Health Beat photos and other assets are used in both internal and external presentations, in digital displays and in advertising campaigns for the hospital, as well as in hospital waiting rooms and at local events.
Producing its own news daily has enhanced Spectrum Health's relationship with the media. In addition to writing press releases to pitch stories, the public relations team now often works with the Health Beat team to cover stories, giving them a complete package of assets to share with the media. The PR team has seen greater success in getting media pickup by doing so.
As the success of Health Beat illustrates, it is possible for a blog to have continued growth if your team is committed to serving your readers with helpful, authentic content, publishing regularly and promoting it relentlessly.
Of course, it requires taking a team approach and dedicating enough resources to make it happen. If your organization isn’t willing to go all in, it will be more difficult to make an impact as significant as this.
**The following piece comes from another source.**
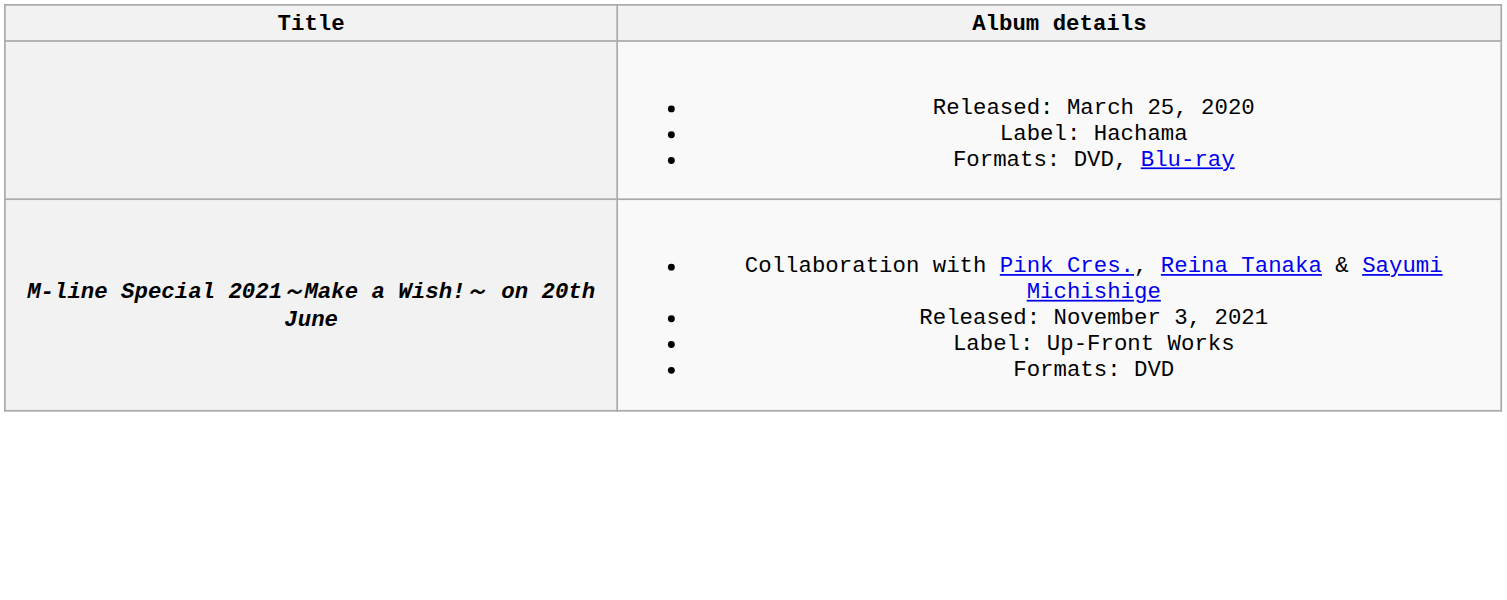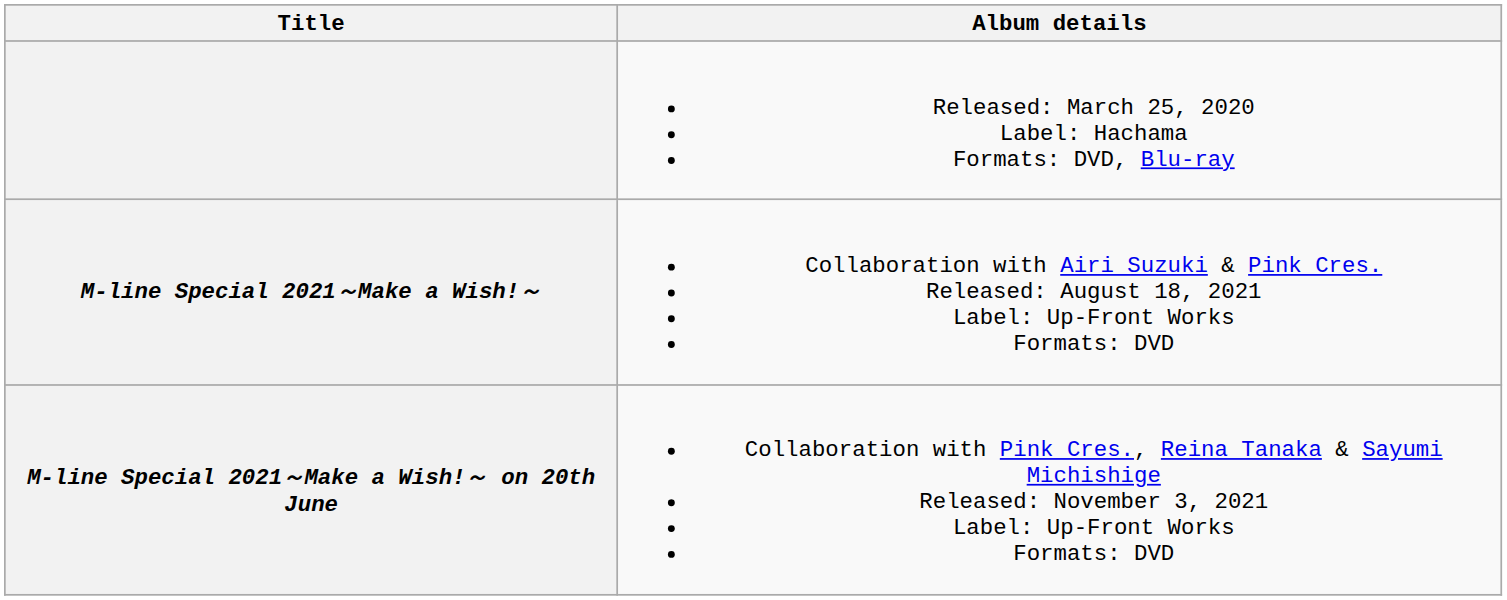+ row: M-line Special 2021～Make a Wish!～ | Collaboration with Airi Suzuki & Pink Cres. Released: August 18, 2021 Label: Up-Front Works Formats: DVD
If you have the vision and the desire but lack the resources, consider working with a digital marketing agency or a team of freelancers who can take on some of the workload. Agency writers or freelancers can interview subject matter experts and draft posts for them to approve, making it easier for busy professionals to contribute.
However, there’s no substitute for having an on-site champion who is invested in your organization and committed to leading the charge across your organization. Even if it’s just one person (for now), success tends to have a snowball effect.
“The more success we show, the more our leadership and providers are appreciative of what we're doing,” Cheryl said. “They see the value of what we're doing and they give us the resources that we need to continue to do the good work that supports our healthcare system as a whole. We’re truly making a difference, and isn’t that what we all want to do?”